The international Cassini spacecraft has captured an image that shows the rainfall on the north pole of Titan, the largest of Saturn’s moons. Scientists noted that the rainfall must be the first sign of summer beginning in the moon’s northern hemisphere.
Rajani Dhingra, a doctoral student in physics at the University of Idaho in Moscow said, “The whole Titan community has been looking forward to seeing clouds and rains on Titan’s north pole, indicating the start of the northern summer, but despite what the climate models had predicted, we weren’t even seeing any clouds. People called it the curious case of missing clouds.”
Scientists identified a reflective feature near Titan’s north pole on an image taken June 7, 2016, by Cassini’s near-infrared instrument, the Visual and Infrared Mapping Spectrometer.

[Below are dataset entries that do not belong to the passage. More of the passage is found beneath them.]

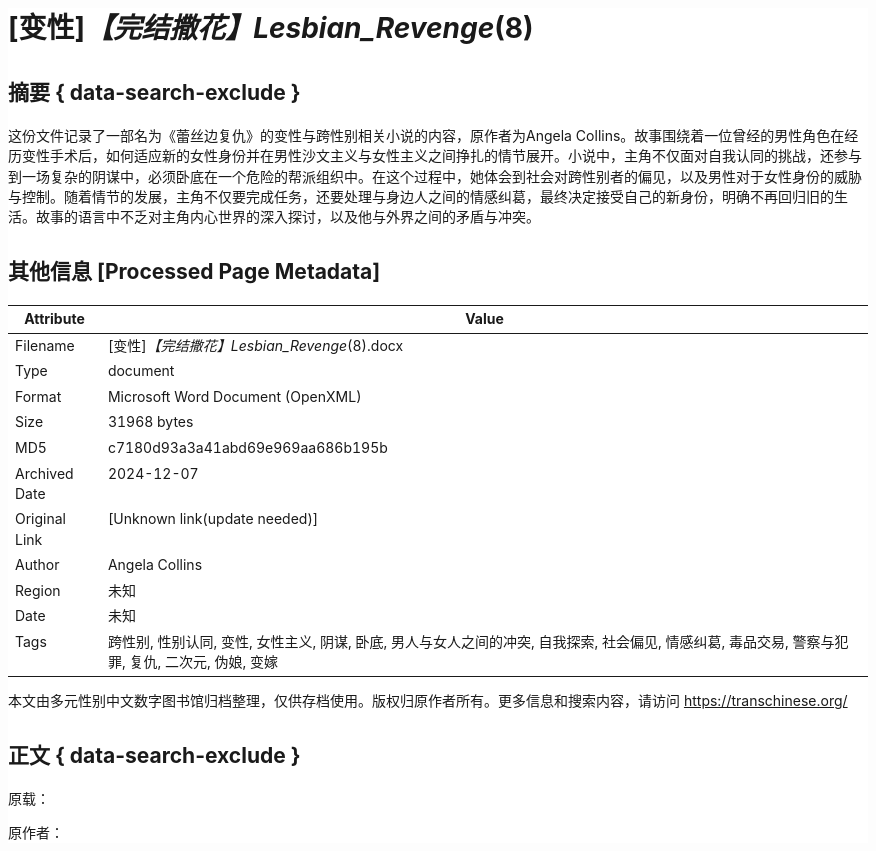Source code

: # [变性]_【完结撒花】Lesbian_Revenge_(8)



## 摘要  { data-search-exclude }


这份文件记录了一部名为《蕾丝边复仇》的变性与跨性别相关小说的内容，原作者为Angela Collins。故事围绕着一位曾经的男性角色在经历变性手术后，如何适应新的女性身份并在男性沙文主义与女性主义之间挣扎的情节展开。小说中，主角不仅面对自我认同的挑战，还参与到一场复杂的阴谋中，必须卧底在一个危险的帮派组织中。在这个过程中，她体会到社会对跨性别者的偏见，以及男性对于女性身份的威胁与控制。随着情节的发展，主角不仅要完成任务，还要处理与身边人之间的情感纠葛，最终决定接受自己的新身份，明确不再回归旧的生活。故事的语言中不乏对主角内心世界的深入探讨，以及他与外界之间的矛盾与冲突。



## 其他信息 [Processed Page Metadata]

| Attribute       | Value                                  |
|-----------------|----------------------------------------|
| Filename        | [变性]_【完结撒花】Lesbian_Revenge_(8).docx                             |
| Type            | document                                 |
| Format          | Microsoft Word Document (OpenXML)                               |
| Size            | 31968 bytes                           |
| MD5             | c7180d93a3a41abd69e969aa686b195b                                  |
| Archived Date   | 2024-12-07                             |
| Original Link   | [Unknown link(update needed)]                         |
| Author          | Angela Collins                               |
| Region          | 未知                               |
| Date            | 未知                                 |
| Tags            | 跨性别, 性别认同, 变性, 女性主义, 阴谋, 卧底, 男人与女人之间的冲突, 自我探索, 社会偏见, 情感纠葛, 毒品交易, 警察与犯罪, 复仇, 二次元, 伪娘, 变嫁                                 |

本文由多元性别中文数字图书馆归档整理，仅供存档使用。版权归原作者所有。更多信息和搜索内容，请访问 <https://transchinese.org/>


## 正文 { data-search-exclude }


原载：



原作者：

The reflective feature secured around 46,332 square miles, generally a large portion of the extent of the Great Lakes, and did not show up on pictures from past and consequent Cassini passes.
Examinations of the short-term reflective feature proposed it likely came about because of sunlight reflecting off a wet surface. The examination ascribes the reflection to a methane rainfall event, trailed by a plausible time of evaporation.
This reflective surface represents the first observations of summer rainfall on the moon’s northern hemisphere. If compared to Earth’s yearly cycle of four seasons, a season on Titan lasts seven Earth years. Cassini arrived at Titan during the southern summer and observed clouds and rainfall in the southern hemisphere.
Climate models of Titan predicted similar weather would occur in the northern hemisphere in the years leading up to the northern summer solstice in 2017. But, by 2016, the expected cloud cover in the northern hemisphere had not appeared. This observation may help scientists gain a more complete understanding of Titan’s seasons.
Dhingra said, “We want our model predictions to match our observations. This rainfall detection proves Cassini’s climate follows the theoretical climate models we know of. Summer is happening. It was delayed, but it’s happening. We will have to figure out what caused the delay, though.”
Dhingra said, “Additional examinations propose the methane rain fell over a relatively pebble-like surface. A rougher surface produces an amorphous example as the fluid settles in precipices and crevasses, while fluid falling on a smooth surface would puddle in a moderately circular pattern.
Dhingra is utilizing the wet sidewalk effect to look for extra rain vents on Titan as a feature of her research.
The study is published in Geophysical Research Letters.